-- AVAILABLE DATA --
BEGIN

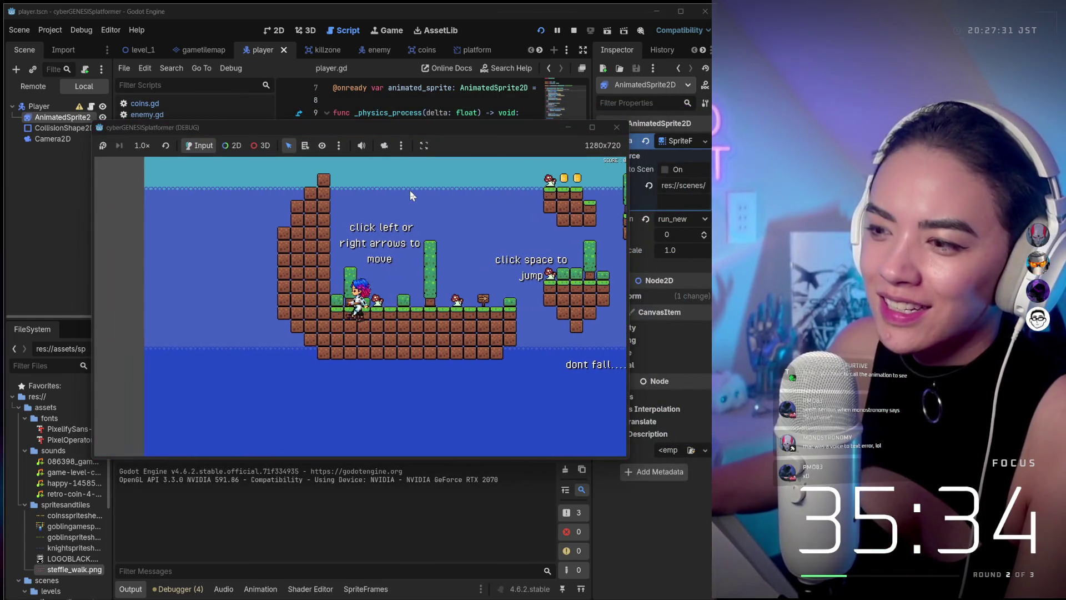
{"action": "key", "text": "Right"}
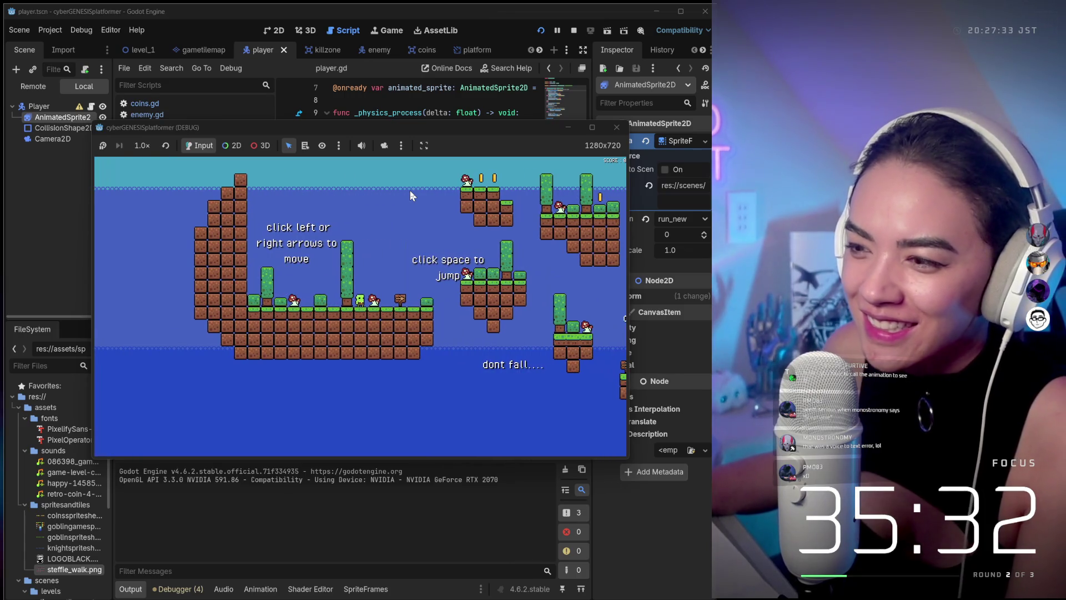
{"action": "key", "text": "Left"}
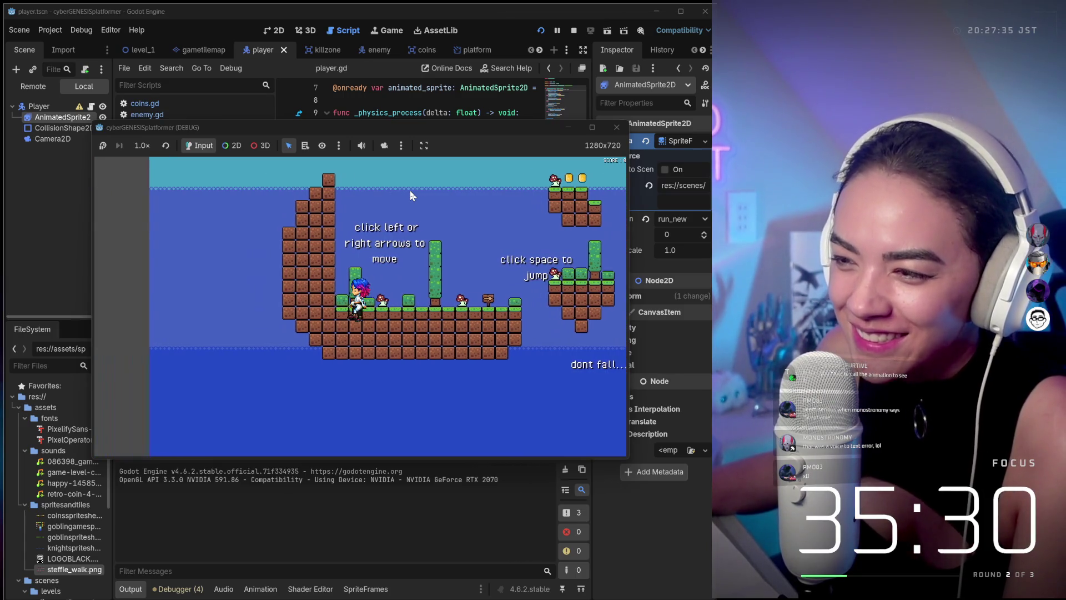
{"action": "key", "text": "Right"}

END

-- ABOUT THIS EXERCISE --
In the copy, keep every line of the data above exactly and drop each picture.

-- SOLUTION FOR THIS PROBLEM --
{"action": "key", "text": "Right"}
{"action": "key", "text": "Left"}
{"action": "key", "text": "Right"}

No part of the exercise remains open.